Очередной взрыв отвлек меня от мыслей о мамкиных пирожках и Санькиной улыбке. Она косички вязать научилась, когда я уходил. Что ж за год изменилось-то? Небось уже женихается вовсю.
Тело так затекло, что аж иголками все стреляло. И вспотел я сильно. А форма почти новая еще, теперь вот потом провоняется, а пыли еще сколько налипнет…Стыдно перед старшиной показаться будет. А он меня вчера сынком назвал. Вон оно как…
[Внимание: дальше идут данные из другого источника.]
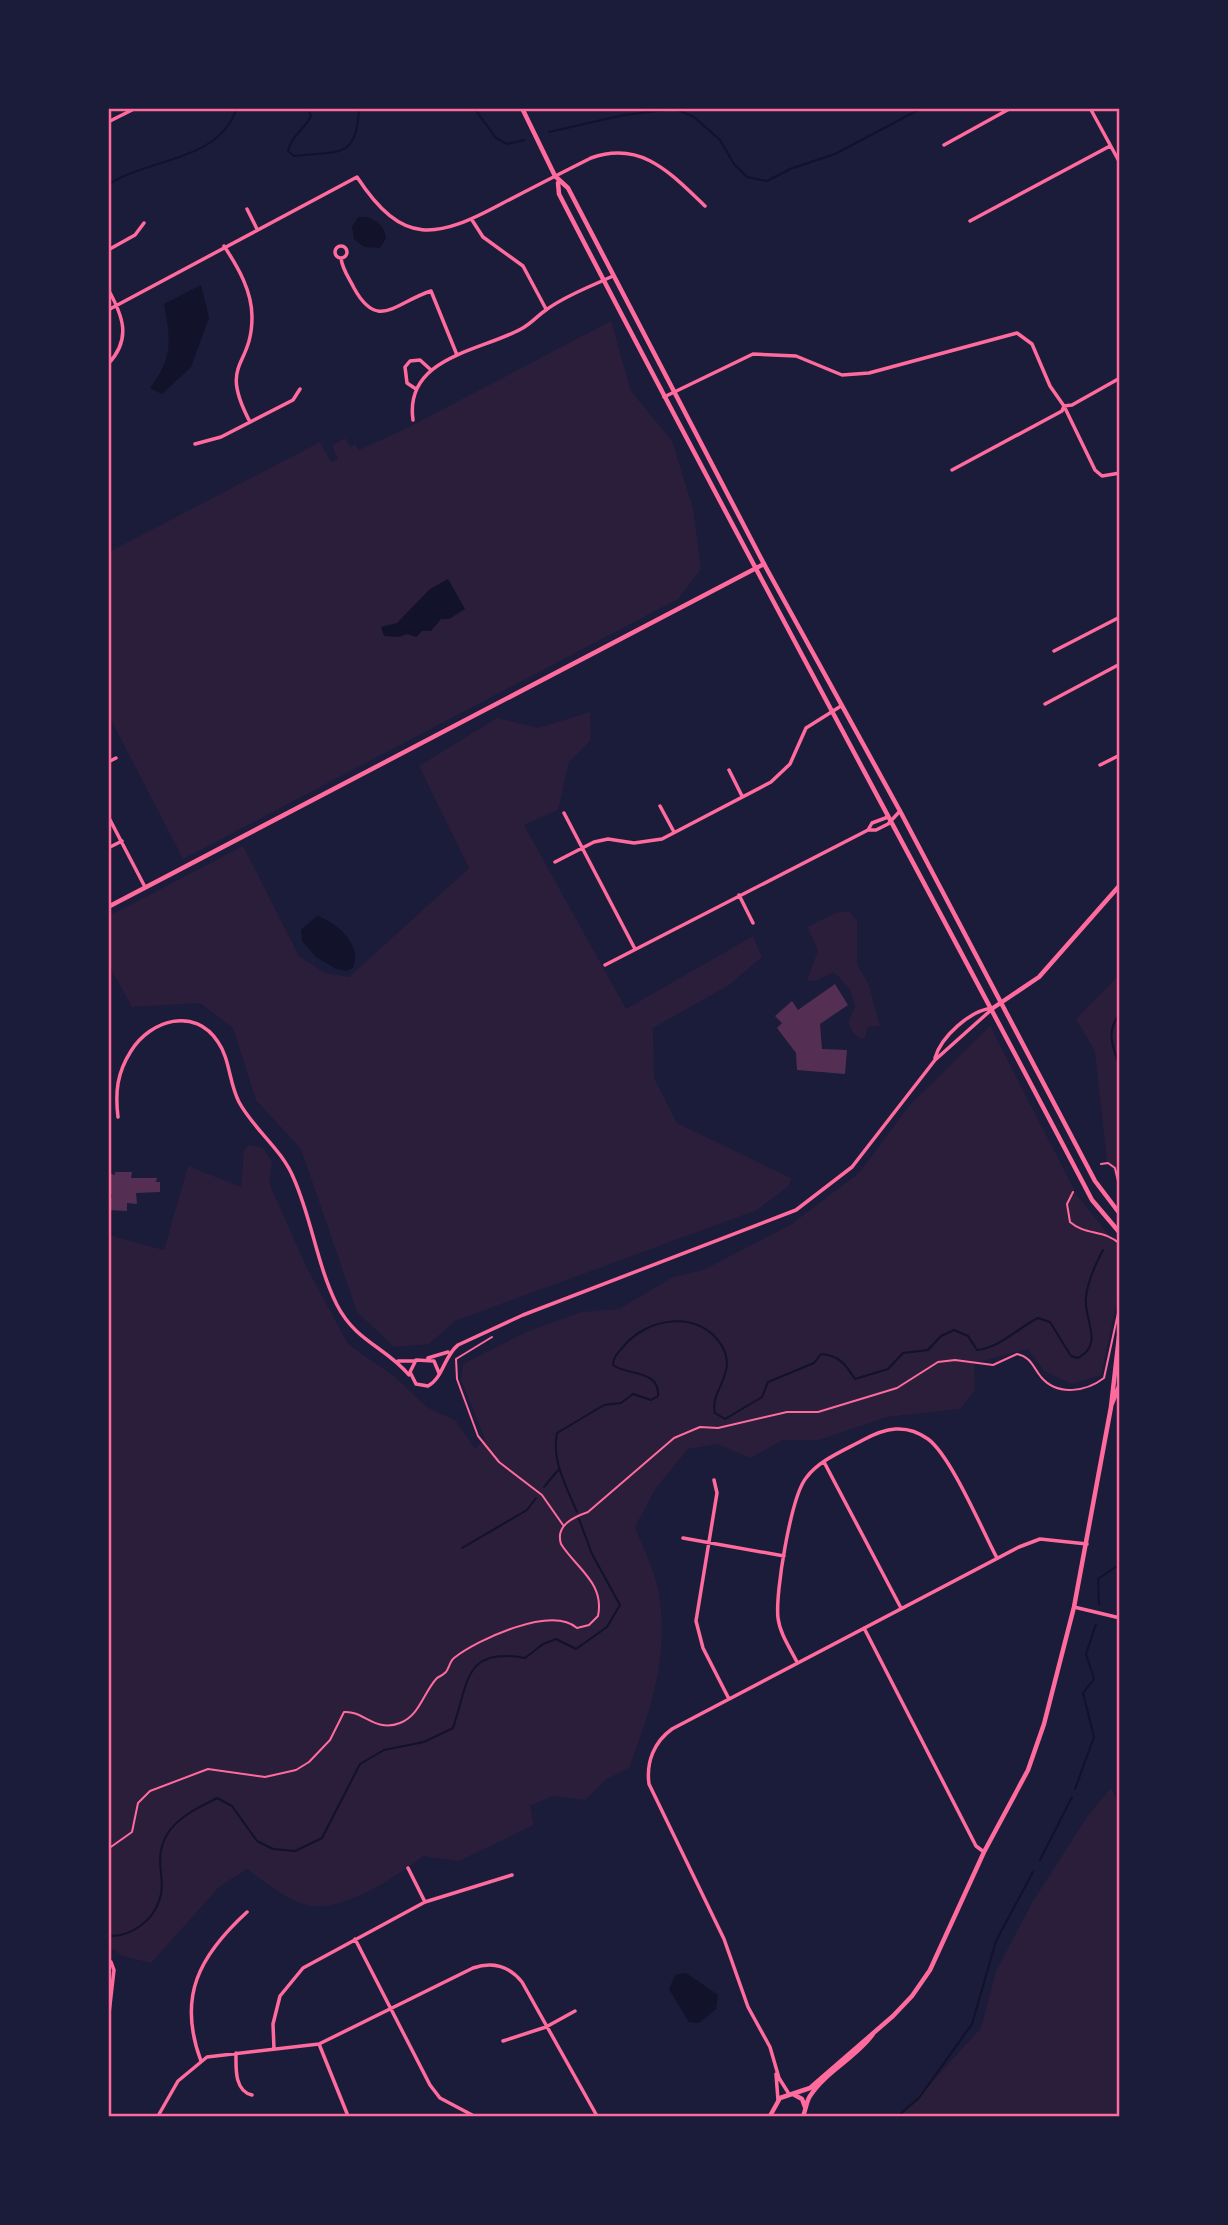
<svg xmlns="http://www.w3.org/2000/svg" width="1228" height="2225" font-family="Raleway,sans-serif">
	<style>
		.green { fill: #2a1e3b }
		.water { fill: #12122b }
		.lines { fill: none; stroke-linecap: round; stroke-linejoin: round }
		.stream { stroke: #12122b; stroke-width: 2 }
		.building { fill: #542f53 }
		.path { stroke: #ff6b9d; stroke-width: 2 }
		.minor { stroke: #ff6b9d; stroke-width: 3.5 }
		.tertiary { stroke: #ff6b9d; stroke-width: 4.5 }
		.secondary { stroke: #ff6b9d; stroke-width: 4.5 }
		.neatline { fill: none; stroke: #ff6b9d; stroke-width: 2.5 }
	</style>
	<rect width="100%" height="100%" fill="#1b1b3a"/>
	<path class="green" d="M 611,321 L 631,391 L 672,441 L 693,508 L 701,569 L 678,599 L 183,859 L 109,716 L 109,552 L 320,442 L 331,462 L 338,459 L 332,446 L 345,438 L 350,447 L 355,444 L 359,450 L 405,429 Z
		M 590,712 L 591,740 L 569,762 L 558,810 L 524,825 L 626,1009 L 753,936 L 762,957 L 729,985 L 653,1028 L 654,1078 L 677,1123 L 791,1178 L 789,1186 L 757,1210 L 455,1321 L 429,1344 L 394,1347 L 357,1312 L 301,1149 L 256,1100 L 233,1028 L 200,1003 L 132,1007 L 109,966 L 109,916 L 243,846 L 299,956 L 325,973 L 349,977 L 469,868 L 419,766 L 497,718 L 538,728 Z
		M 849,911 L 857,921 L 857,964 L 869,985 L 880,1026 L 868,1027 L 865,1038 L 860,1039 L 853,1033 L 848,1022 L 855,1007 L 850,989 L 834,972 L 816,981 L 807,981 L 818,950 L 807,927 L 835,913 Z
		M 1119,975 L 1119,1183 L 1107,1160 L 1095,1051 L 1076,1019 Z
		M 990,1026 L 1077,1195 L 1119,1248 L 1119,1292 L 1101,1375 L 1072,1384 L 1044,1371 L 1028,1349 L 974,1363 L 975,1390 L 960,1409 L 887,1417 L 819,1440 L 783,1440 L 750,1458 L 718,1444 L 688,1449 L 656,1488 L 635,1527 C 643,1548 655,1571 659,1593 C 669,1658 651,1709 629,1768 L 607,1779 L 585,1800 L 553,1796 L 530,1806 L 534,1825 L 459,1861 L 423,1856 C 398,1876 346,1910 312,1906 C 289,1902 265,1882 247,1869 L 220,1886 L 151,1963 L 123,1956 L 109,1947 L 108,1235 L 164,1250 L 188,1166 L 241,1187 L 244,1150 L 249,1145 L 263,1148 L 272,1162 L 269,1183 L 306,1266 L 348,1344 L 395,1377 L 427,1407 L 456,1421 L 475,1449 L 485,1439 L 461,1380 L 463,1364 L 526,1332 L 581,1312 L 619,1309 L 673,1277 L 703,1270 L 790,1225 L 860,1172 L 909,1106 Z
		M 1111,1788 L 1120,1807 L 1119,2116 L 901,2116 L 981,2028 L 996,1971 L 1033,1901 L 1087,1817 Z"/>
	<path class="water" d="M 358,217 C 372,216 384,223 386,238 L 380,248 L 364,247 L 354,239 L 352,227 Z
		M 201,285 L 209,318 L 191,367 L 162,394 L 150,388 C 173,358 171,340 164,304 Z
		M 448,579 L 465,609 L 449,619 L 441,619 L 431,631 L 422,631 L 416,637 L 407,634 L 399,637 L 384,636 L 381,627 L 397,623 L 430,589 Z
		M 317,916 C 337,922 363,946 353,968 L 346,971 L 336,969 L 316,957 L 302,941 L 301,930 Z
		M 686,1973 L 718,1995 L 716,2009 L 699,2023 L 689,2022 L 669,1989 L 675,1975 Z"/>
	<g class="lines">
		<path class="stream" d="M 308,108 L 311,116 C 304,130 292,135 288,151 L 294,156 C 336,150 357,162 359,108
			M 474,108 L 496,138 L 507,144 L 524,140
			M 549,132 L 624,115 L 675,109 L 694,117 L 720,140 L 734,164 L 747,177 L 767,181 L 790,169 L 835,154 L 922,108
			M 108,185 C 149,157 218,163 237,108
			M 1120,1014 C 1105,1031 1113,1048 1120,1067
			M 544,1487 L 559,1469
			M 577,1512 C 567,1488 551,1460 557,1433 L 604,1405 L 621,1403 L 633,1394 L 651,1400 L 658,1396 C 660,1369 627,1376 613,1365 C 613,1357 618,1353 623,1347 C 647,1317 700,1309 722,1346 C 738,1374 709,1391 715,1413 L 725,1419 L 762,1397 L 768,1382 L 814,1363 L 821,1354 C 839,1355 846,1365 855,1379 L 888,1369 L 903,1353 L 928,1350 L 941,1336 L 954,1330 L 968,1336 L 977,1350 C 999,1348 1018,1328 1038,1318 L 1050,1322 L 1071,1356 L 1078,1358 C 1105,1344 1083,1319 1086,1297 C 1088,1280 1095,1265 1103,1250
			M 462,1548 L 527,1510 L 536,1498
			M 1099,1604 L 1098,1579 L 1120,1564
			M 1075,1789 L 1094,1737 L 1083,1693 L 1094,1679 L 1086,1654 L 1096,1624
			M 1040,1860 L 1072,1797
			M 108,1936 C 130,1937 152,1922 159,1901 C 168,1879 151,1860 168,1833 C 179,1816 200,1807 217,1798 L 232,1806 L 257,1841 L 273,1849 L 295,1851 L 322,1838 L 360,1764 L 384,1750 L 424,1742 L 453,1728 C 469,1681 464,1647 525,1658 L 543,1644 L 556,1639 L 576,1649 L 607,1627 L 620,1605 L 592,1554 L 579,1519
			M 898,2116 L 919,2098 L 972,2024 L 996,1941 L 1033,1872"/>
	</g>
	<path class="building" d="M 835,984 L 848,1005 L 820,1024 L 822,1049 L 847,1050 L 845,1074 L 797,1070 L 796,1053 L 777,1028 L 782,1023 L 775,1016 L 792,1001 L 798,1010 Z
		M 115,1172 L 132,1172 L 131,1178 L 157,1178 L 156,1182 L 160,1182 L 160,1192 L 136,1193 L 137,1204 L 127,1203 L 127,1211 L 108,1210 L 112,1195 L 108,1194 L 108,1173 L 115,1175 Z"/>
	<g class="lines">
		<path class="path" d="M 1101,1164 L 1108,1163 L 1115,1168 L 1120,1190
			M 1073,1192 L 1067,1204 L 1070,1222 C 1086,1236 1104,1229 1120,1244
			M 492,1337 L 456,1359 L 457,1379 L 478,1436 L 499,1462 L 542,1495 L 563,1525
			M 108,1849 L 132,1832 L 138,1803 L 150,1791 L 208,1769 L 265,1777 L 296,1770 L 309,1762 L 330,1740 L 344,1712 C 363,1710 375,1733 400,1723 C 420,1715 423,1693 437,1678 C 439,1677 444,1674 446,1672 C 449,1668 450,1661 454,1658 C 477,1640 551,1605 577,1628 L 589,1625 L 598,1616 C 605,1583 576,1568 561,1544 C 555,1525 574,1517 588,1512 L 674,1438 L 700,1427 L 718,1428 L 787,1412 L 818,1412 L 897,1388 L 938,1362 L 955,1360 L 993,1365 L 1017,1354 C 1031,1357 1033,1367 1041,1377 C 1058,1397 1087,1391 1104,1378 L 1120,1304"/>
		<path class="minor" d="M 1090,108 L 1120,163
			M 108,122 L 136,108
			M 944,145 L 1011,108
			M 247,209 L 257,229
			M 472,220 L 483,237 L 523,266 L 546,309
			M 970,221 L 1110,146
			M335 252a6 6 0 1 1 12 0a6 6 0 1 1-12 0Z
			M 224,246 C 238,267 252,291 252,317 C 252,369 218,361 250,422
			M 108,250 L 135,235 L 144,223
			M 341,258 C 342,269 349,278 354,288 C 378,332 396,302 431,291 L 457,355
			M 108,289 C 123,316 132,339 108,364
			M 108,310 L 357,177 C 403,247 436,239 503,203 C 532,188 561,173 591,158 C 642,140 671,174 705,206
			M 416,389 L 407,383 L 405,367 L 410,361 L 420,360 L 431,370
			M 664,397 L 753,354 L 796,356 L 842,375 L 869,373 L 1017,333 L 1032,344 L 1050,386 L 1064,406 L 1095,470 L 1102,476 L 1120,473
			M 413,420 C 404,357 481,351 521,329 C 531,324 537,316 546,310 C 566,295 592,286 613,276
			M 195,444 L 221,437 L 293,400 L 300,389
			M 952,470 L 1062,411 L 1064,406 L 1072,405 L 1120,378
			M 1054,651 L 1120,617
			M 1045,704 L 1120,664
			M 108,762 L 116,758
			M 1100,765 L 1120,755
			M 729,770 L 742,796
			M 660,806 L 674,832
			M 564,813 L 635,949
			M 108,816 L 145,887
			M 868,830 L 872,823 L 888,817
			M 108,848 L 122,841
			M 555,862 L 594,842 L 608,839 L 634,843 L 662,839 L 771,782 L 790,764 L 806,728 L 841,706
			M 739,895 L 753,923
			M 605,965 L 868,830 L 876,830 L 888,824 L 900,811
			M 935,1058 C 941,1037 970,1010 993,1008
			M 118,1117 C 115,1092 117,1073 131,1051 C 150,1020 195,1006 218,1042 C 230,1059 229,1083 239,1102 C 254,1130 282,1149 294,1179 C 312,1220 317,1265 337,1305 C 356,1342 386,1347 409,1375
			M 428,1358 L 448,1352
			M 398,1361 L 414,1361
			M 439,1373 L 434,1361 L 416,1360 L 410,1372 L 416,1384 L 428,1386 C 443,1378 444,1356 458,1345 L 523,1315 L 796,1210 L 852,1167 L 935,1060 L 991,1010
			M 824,1462 L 901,1608
			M 714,1480 L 717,1493 L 696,1621 L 703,1648 L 729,1699
			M 683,1538 L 784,1556
			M 1074,1607 L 1120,1618
			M 864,1628 L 976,1846 L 984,1852
			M 797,1662 C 790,1648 780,1634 778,1618 C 775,1593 791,1497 806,1478 C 819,1460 845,1450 863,1440 C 885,1428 906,1423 928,1439 C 951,1456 982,1530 997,1558
			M 408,1868 L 425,1902
			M 355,1939 L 430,2085 L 440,2098 L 474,2116
			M 108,2022 L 114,1970 L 111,1962
			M 503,2041 L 546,2027 L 575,2011
			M 319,2044 L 348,2116
			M 274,2049 L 273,2024 L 280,1996 L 303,1968 L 425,1902 L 512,1875
			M 236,2053 C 236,2067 234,2091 252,2095
			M 201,2061 C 177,1997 199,1956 247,1912
			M 776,2074 L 778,2100
			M 789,2094 L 779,2078 L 770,2047 L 748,2007 L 724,1939 L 649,1784 C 646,1762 654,1742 672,1729 L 1019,1547 L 1040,1539 L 1087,1544
			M 158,2116 L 178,2081 L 207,2057 L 319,2044 L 473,1968 C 493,1961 509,1966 522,1982 L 597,2116"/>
		<path class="tertiary" d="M 108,907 L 764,564"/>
		<path class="secondary" d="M 522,108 L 555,176 L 568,188 L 764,564 L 900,811 L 1095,1181 L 1120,1214
			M 558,183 L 559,194 C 733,532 916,864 1092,1200 L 1120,1233
			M 993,1008 L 1039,977 L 1120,885
			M 1111,1406 L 1120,1384
			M 793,2094 L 802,2099 L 805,2107
			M 770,2116 L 780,2098 L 810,2088 L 893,2016 L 912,1996 L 930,1970 L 984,1852 L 1028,1770 L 1044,1724 L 1074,1607 L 1111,1407 L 1120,1328
			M 803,2116 C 806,2110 806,2102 810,2096 C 826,2071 856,2058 873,2034"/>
	</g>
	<rect width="1228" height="2225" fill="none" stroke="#1b1b3a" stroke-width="220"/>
	<rect x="110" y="110" width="1008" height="2005" class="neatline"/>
</svg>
— Тимофейка, поползли к нашим. Вон там, слева, видишь траншея? Вроде успокоились, гады. Хотя подожди, покурим.
Степаныч закурил самокрутку. В глазах щипало, как от папкиного табака. Аж заслезилось все. Папка первым ушел. А похоронку уже через две недели получили. Хороший у меня папка был. Жил бы долго. А если б крепкого табаку такого не курил, жил бы еще дольше, наверное.
— Тимофейка, ты чей-то, реветь собрался? — серьезно спросил Степаныч.
— Ну, вы, Андрей Степаныч, и дурак, конечно! – обиделся я и пополз к траншее. — Табак у вас крепкий!
***
В землянке вечером веселились. Нас поздравляли с первой бомбежкой. Хорошо было у всех на душе, радостно, потому что уцелели все. Все до единого. Казалось нам, что если один день так пережили, то и все так же пройдут: они нас бьют, а мы не бьемся. Спирту понаразбавляли, курили все, даже песни пели, пока Чекмаш, товарищ мой, не заорал, что подкрепление везут. Прислали нам новых солдатиков, зеленых совсем. Младше нас даже. Старшина разозлился. Сказал только: «Ну, куда я их!» — махнул рукой, да и вышел. Ему в атаку нас поручили вести, я от Степаныча слышал.
А с солдатиками и сестрички новые приехали. Говорят, прошлых в госпиталь забрали, в город. Устали они здесь, тяжело им было с такой оравой. Прислали вот им на смену свежую кровь.
Они вошли в землянку поздороваться, уставшие с дороги, пыльные. Но смерть, какие красивые. А красивше всех моя Любаша. Я аж подскочил. Две сестрички таких худосочные, с коротенькими волосами, что еле плечи прикрывают. Но не Люба. Люба всегда была в теле. Ее за это в младших классах даже дразнили. Лицо у нее широкое, но только потому, что щеки круглые, с ямочками. И глаза большие-большие, синие-синие. А косы у Любы почти до пяток, густые крепкие. Она их всегда чудно заплетала. Мне не понять, как она их раз в десять короче делала. Порой из окна на нее на переменке любовался, как пальчиками она по волосам бегает. Тогда и песенку дурацкую придумал. Люба смеялась, но ей нравилось, я точно знал.
— Тимофейка! — от самого прохода закричала она.
А я улыбался, как дурак последний. Наклюкался я уже, хоть потом и не мог вспомнить, пил ли я спирту.
Любонька подошла и обняла меня. Крепко-крепко. Так в школе никогда не обнимала. Но я знал, каково это, когда знакомого человека вдалеке от дома видишь. Теперь знал. Этот человек сразу родным становится.
— Тимофейка, ты чего? — Люба потрясла меня за плечо, — Не узнал, что ли?
А я стоял, смотрел на нее и все еще улыбался. Как масло по сковородке растекся, Емеля.
— Да все узнал, узнал, — Степаныч довольно ухмылялся. — Он просто сегодня в первой бомбежке был. Героически со всем справился. Начальство им довольно, товарищи тоже.